Apart from doing a sort manually after np.argpartition, my solution is to use PyTorch, torch.topk, a tool for neural network construction, providing numpy-like APIs with both CPU and GPU support. It's as fast as numpy with MKL, and offers GPU boost if you need large matrix/vector calculation.

除了在np之后手动排序。argpartition,我的解决方案是使用PyTorch, torch。topk是一种用于神经网络构建的工具,它提供了与CPU和GPU支持相同的numpi类api。它与MKL的numpy一样快,如果您需要大的矩阵/矢量计算,可以提供GPU boost。
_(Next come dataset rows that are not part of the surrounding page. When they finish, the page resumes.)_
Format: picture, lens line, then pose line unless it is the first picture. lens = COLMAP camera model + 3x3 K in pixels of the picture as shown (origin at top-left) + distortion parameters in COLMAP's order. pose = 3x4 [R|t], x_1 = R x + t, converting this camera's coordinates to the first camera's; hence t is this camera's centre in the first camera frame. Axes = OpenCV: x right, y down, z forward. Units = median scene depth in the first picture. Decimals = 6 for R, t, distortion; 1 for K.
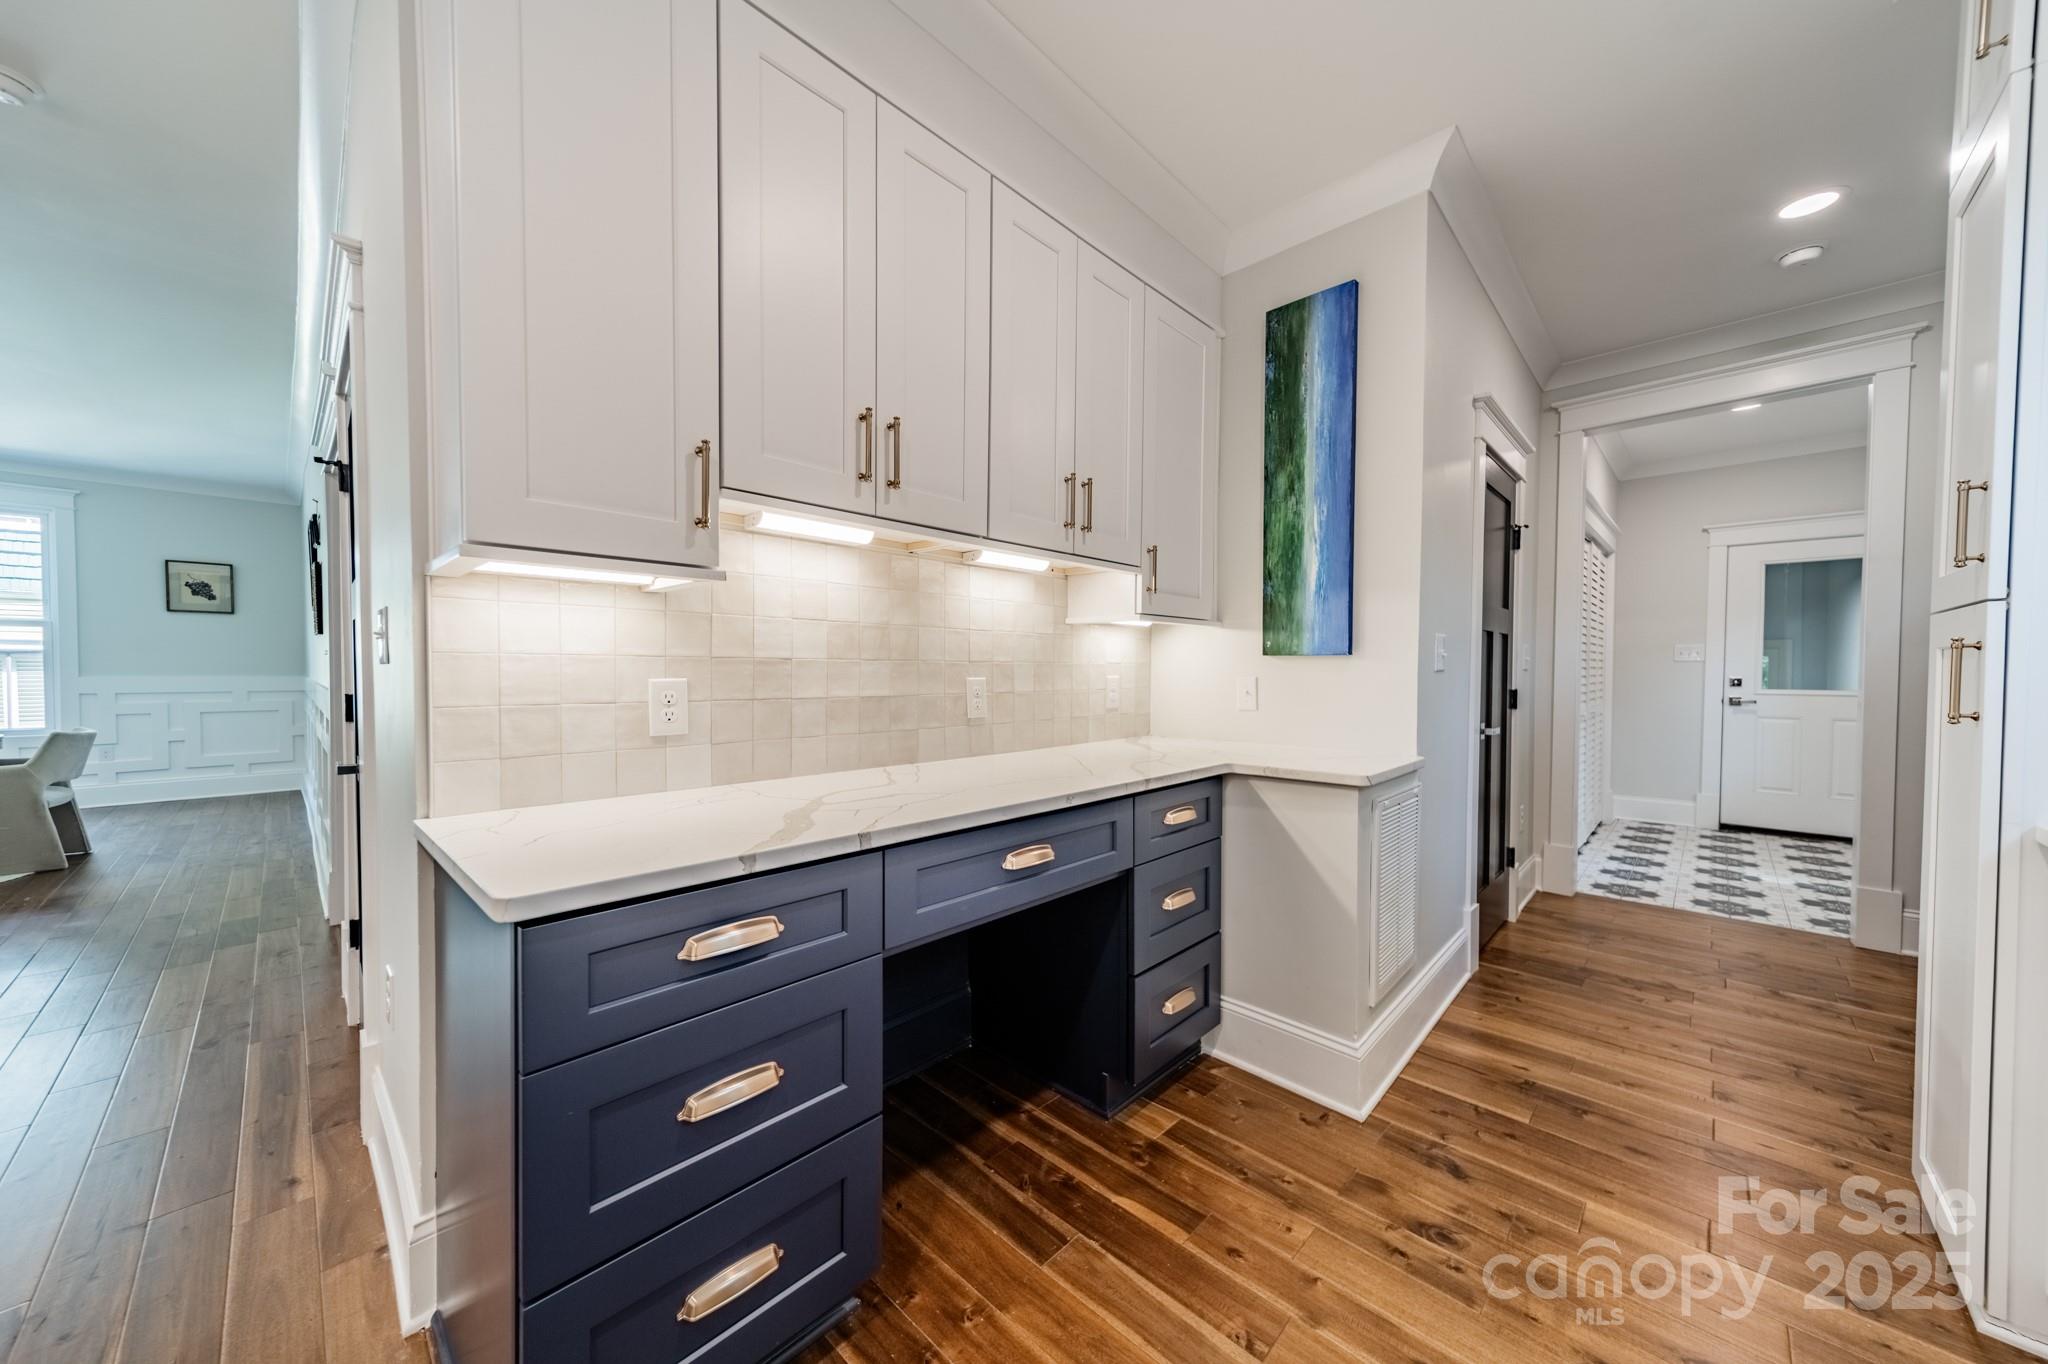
lens RADIAL K [[713.5, 0, 1028.7], [0, 713.5, 686.7], [0, 0, 1]] dist [0.007268, -0.000588]
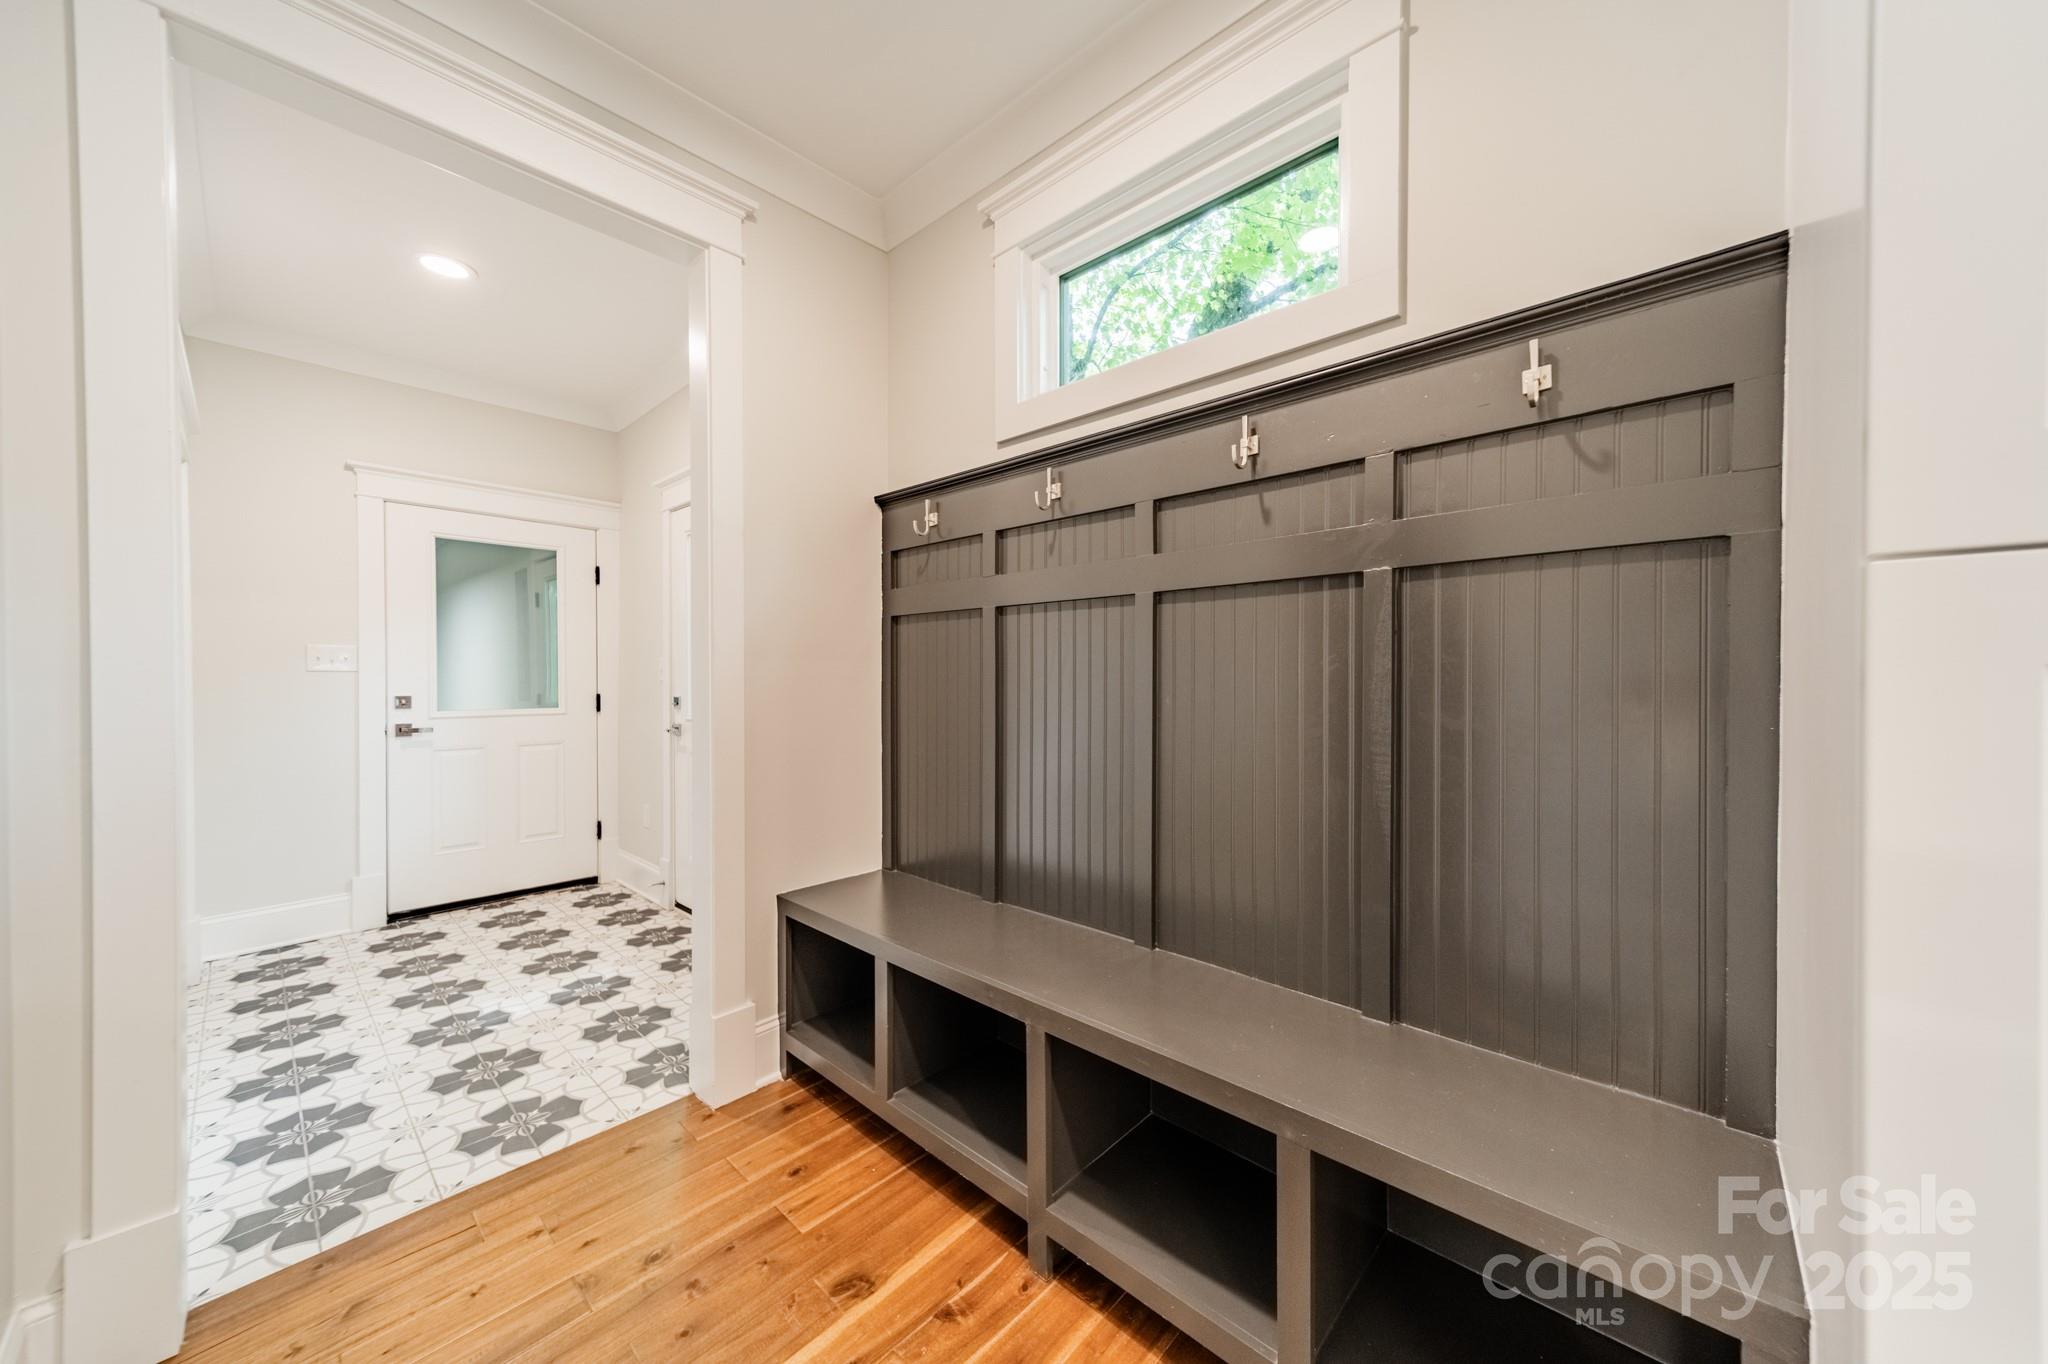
lens RADIAL K [[713.5, 0, 1022.8], [0, 713.5, 678.3], [0, 0, 1]] dist [0.007268, -0.000588]
pose [[-0.022330, -0.007340, 0.999724, 0.328852], [0.030240, 0.999511, 0.008014, -0.018774], [-0.999293, 0.030410, -0.022097, 0.483646]]
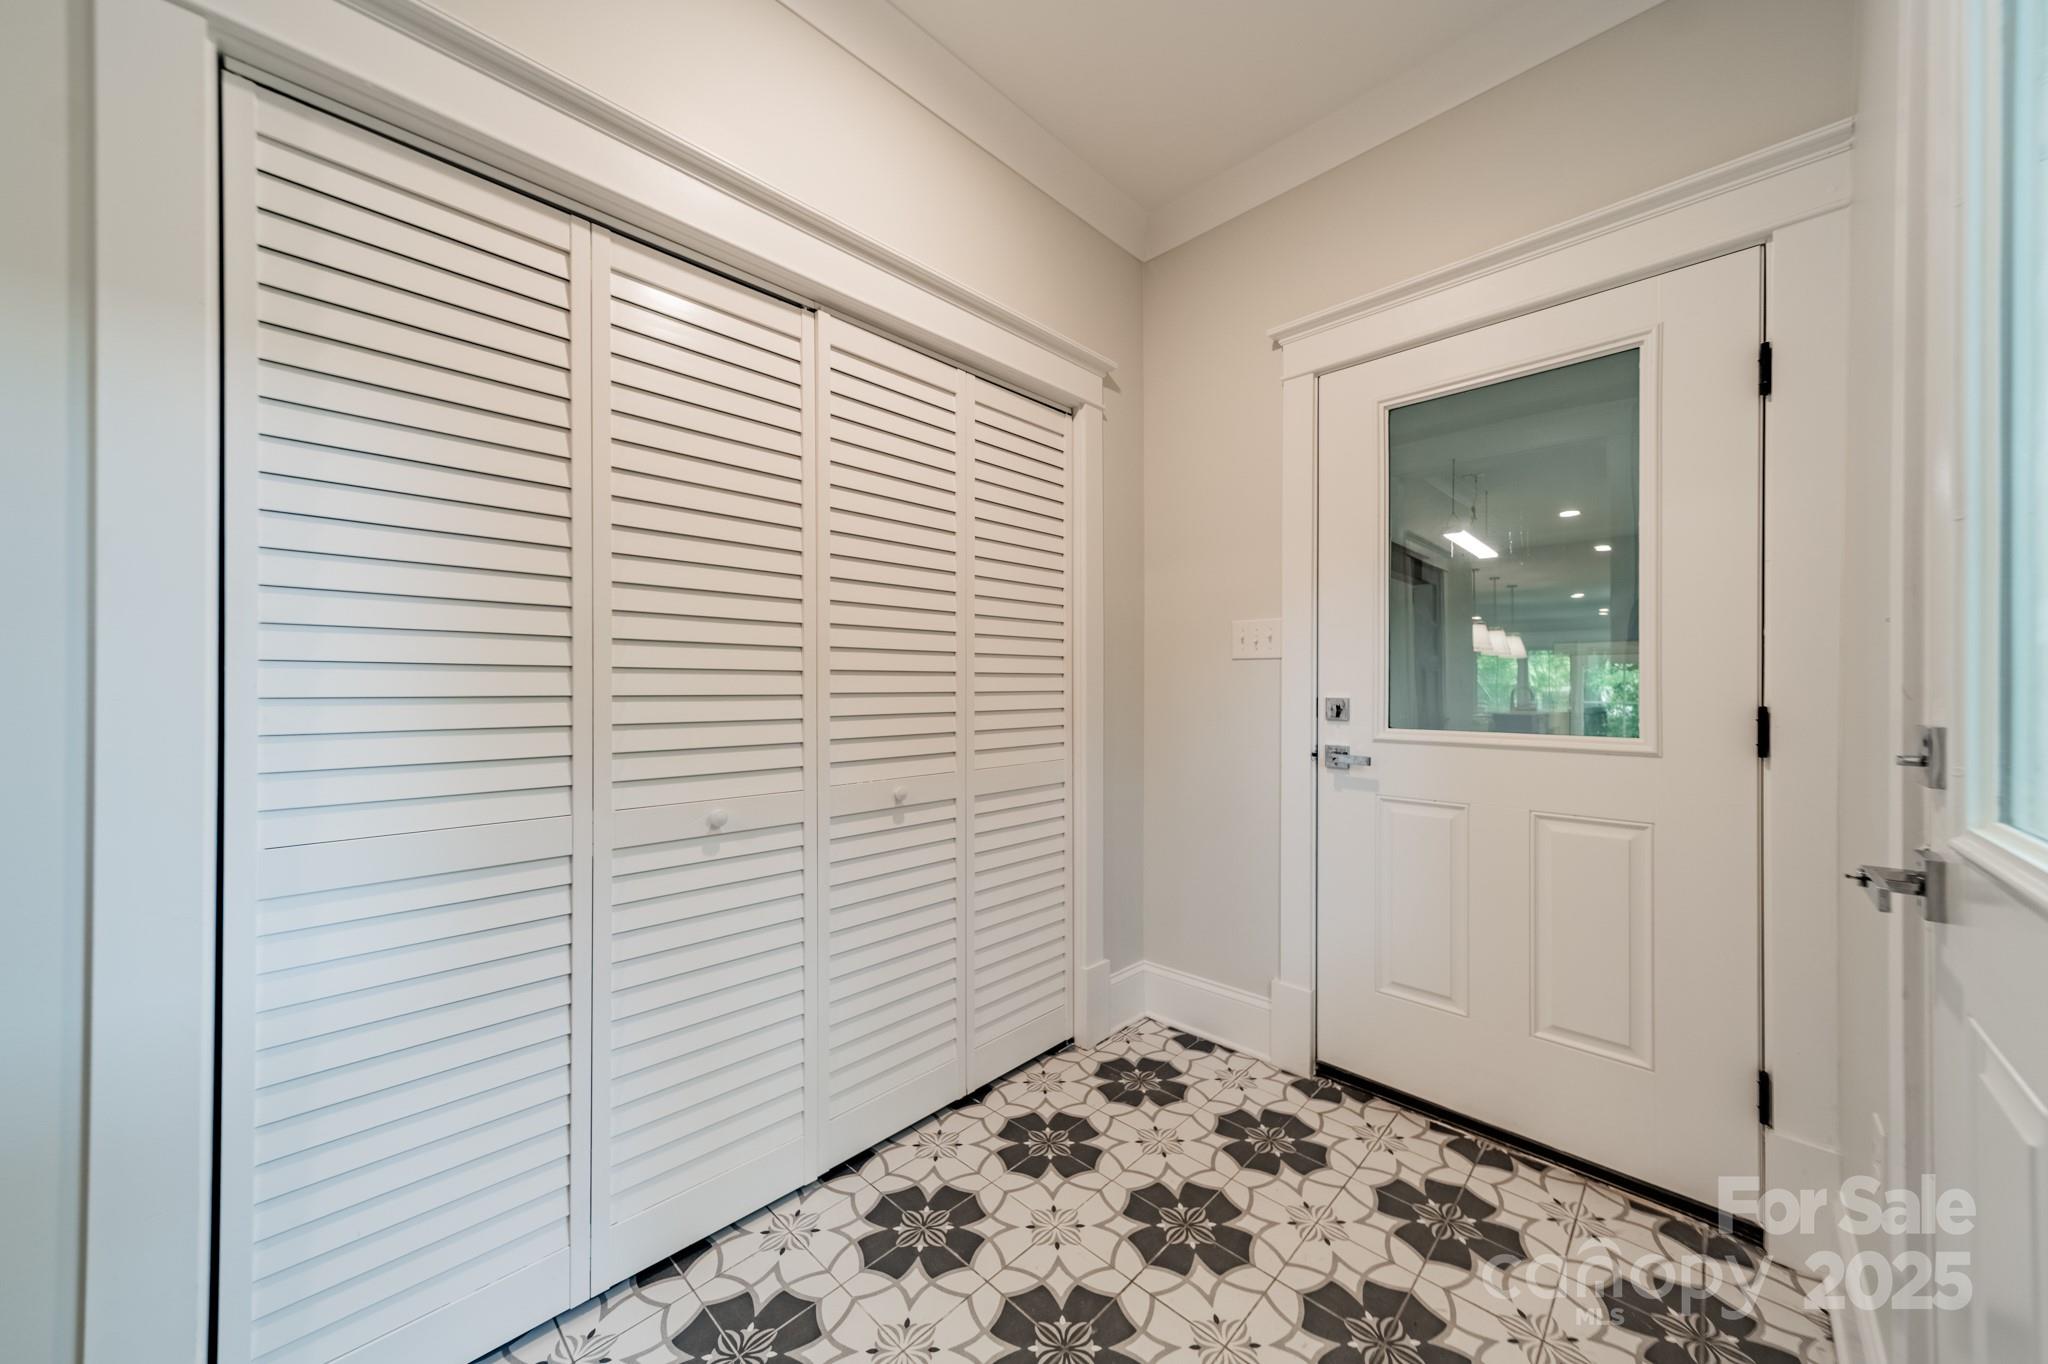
lens RADIAL K [[713.5, 0, 1032.5], [0, 713.5, 685.5], [0, 0, 1]] dist [0.007268, -0.000588]
pose [[0.999986, -0.005344, -0.000140, 0.926631], [0.005338, 0.999600, -0.027782, -0.010319], [0.000288, 0.027781, 0.999614, 0.685380]]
Strict ascend/descend top k indices code will be:

严格提升/下降top k指数代码将是:


Note that torch.topk accepts a torch tensor, and returns both top k values and top k indices in type torch.Tensor. Similar with np, torch.topk also accepts axis argument so that you can handle multi-dimensional array/tensor.

请注意,火炬。topk接受一个torch张量,并返回type torch.张量中的topk值和topk指标。类似于np,火炬。topk也接受axis参数,这样您就可以处理多维数组/张量。